═══ INFORMATION SUPPLIED ═══

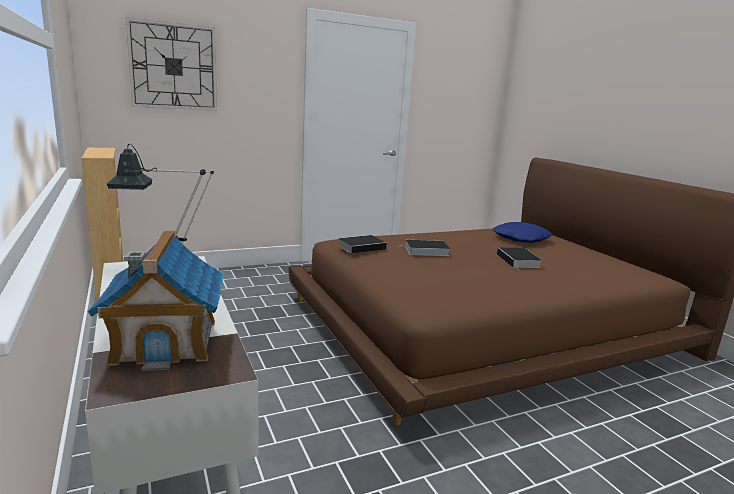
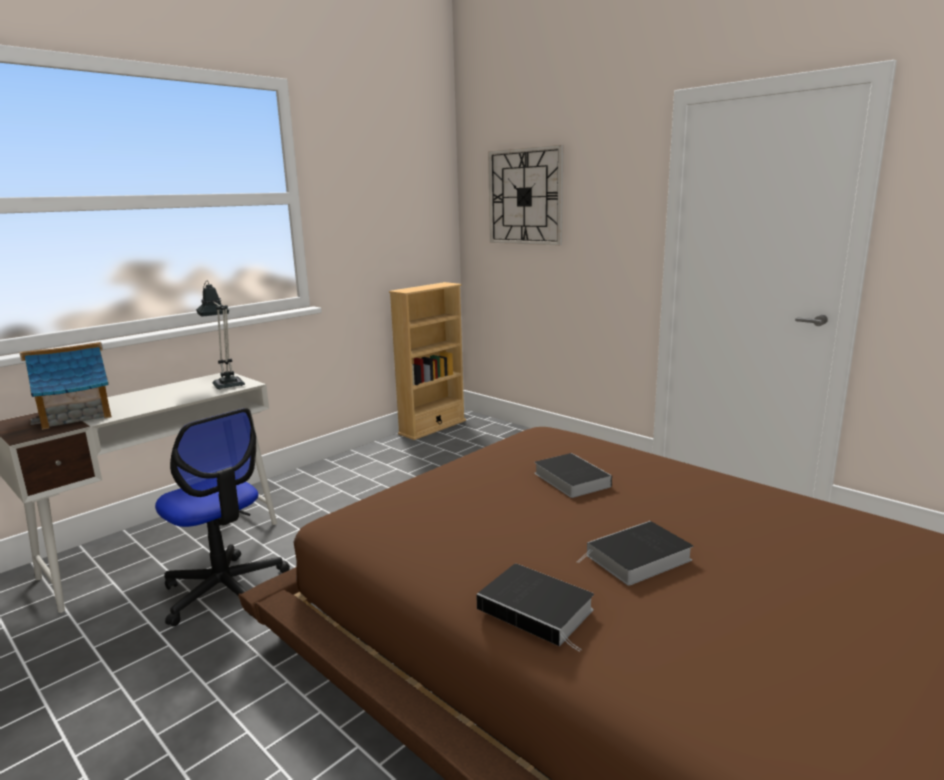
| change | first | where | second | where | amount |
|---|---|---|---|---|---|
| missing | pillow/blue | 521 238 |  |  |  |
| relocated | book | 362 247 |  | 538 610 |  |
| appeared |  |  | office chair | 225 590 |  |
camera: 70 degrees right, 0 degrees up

═══

-- WHAT THE EXERCISE ASKS --
Line by line, return the listing above exactly, dropping every picture.

-- SOLUTION --
| change | first | where | second | where | amount |
|---|---|---|---|---|---|
| missing | pillow/blue | 521 238 |  |  |  |
| relocated | book | 362 247 |  | 538 610 |  |
| appeared |  |  | office chair | 225 590 |  |
camera: 70 degrees right, 0 degrees up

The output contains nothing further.